CRUELLA never lets its protagonist off the leash
Directed by Craig Gillespie
Written by Dana Fox, Tony McNamara
Starring Emma Stone, Emma Thompson, Joel Fry, Paul Walter Hauser
Runtime: 2 hours 14 minutes
Rated PG-13 for some violence and thematic elements
Available in theaters and with Disney+ Premier Access on May 28
by Ryan Silberstein, Managing Editor, The Red Herring
“If she doesn't scare you, no evil thing will”
So goes Mel Levin’s lyrics in one of the catchiest tunes in the Disney songbook. So how does one make a woman famously described as evil incarnate the protagonist of her own story? Even after spending well over two hours seeing Craig Gillespie (I, Tonya) attempt such a feat, I still don’t know. At every turn, they attempt to make Estella/Cruella both sympathetic and dastardly. But by constantly fiddling with the dial, no clear message comes through.
The film opens with the birth of Estella (Cruella is the name of her evil alter ego), already with two-toned black and white hair. Then it spends its sweet time showing us her school years with Anita, the death of her mother (Emily Beecham) at the paws of some mean dalmations, and her meeting Horace and Jasper.
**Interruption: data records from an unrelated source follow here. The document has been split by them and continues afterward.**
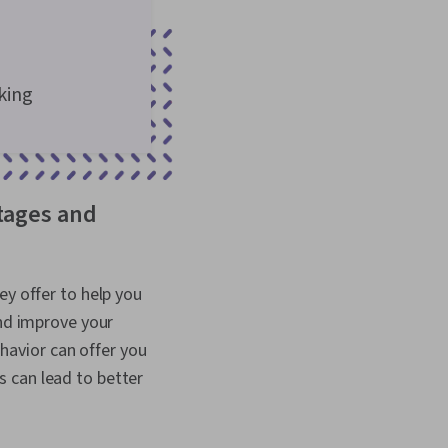
king
tages and
ey offer to help you
and improve your
avior can offer you
 can lead to better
While the screenwriting axiom goes “show, don’t tell,” after this and Army of the Dead, it seems like Hollywood has forgotten you don’t have to do either if it isn’t essential to the story. After an extended montage showing Estella, Horace, and Jasper grifting their way into adulthood (and into being played by (Emma Stone, Paul Walter Hauser, and Joel Fry, respectively), Jasper grifts Estella into being a custodian at a posh London department store. After a late night cleaning session turns into Estella making over a shop window, it catches the eye of The Baroness (Emma Thompson), who asks the young girl to come work for her fashion house.
All of the action is underscored by a soundtrack my mom will definitely buy at Target in the next few weeks. Chock full of FM radio classics, it manages to squeeze in Supertramp, ELO, The Clash, Nina Simone, Queen, and Ike and Tina Turner along with covers of other staples. Combined with the screenplay’s need to show us every moment of the characters life and Gillespie’s predilection for montage, the first hour or so is downright exhausting. Occasionally it is entertaining, but it mostly amounts to unneeded setup for the later acts.
The best sequences in the film revolve around the growing mentorship/rivalry between Estella and The Baroness. They are a showcase for the real reason to see this movie: the designs. While the period aspects of the aesthetics are sometimes hard to place, as Cruella draws on everything from couture to punk rock, the theatricality of the costumes and the way they are revealed within the movie’s many montages are exceptional. The duel between Estella/Cruella and The Baroness, playing out at galas and in the pages of fashion magazines, is where it shines, evoking everything from The Hunger Games to The Thomas Crown Affair (the Pierce Brosnan one).
Emma Thompson’s role is clearly patterned after Miranda Priestly–the Anna Wintour stand-in played by Meryl Streep in The Devil Wears Prada–and it is clear that, like Streep, Thompson is relishing the idea of playing an unrepentant character. Oddly, however, her character is far more coherent than Cruella. There is a scene where The Baroness relates over lunch that everything between you and success is an obstacle, and why bother having feelings for obstacles? It’s an awful and selfish worldview, but it provides insight into a more focused version of this story.
For its protagonist, Cruella draws more on Marvel’s Loki–a mischief-making meddler, starved for attention–than it does on, say, Jordan Belfort. They want Cruella to be bad, but not the paragon of evil she was in the animated film or the 1996 version played by Glenn Close. But this misses why we like villains. They are memorable for their garish and exaggerated forms, and the way they can say what they feel without giving a thought to how it impacts others. There’s a bit of wish fulfillment in a good villain story, but Cruella is never allowed indulge in the kind of villainy that would earn her the description: “to see her is to
take a sudden chill.” Sadly, her bark is worse than her bite.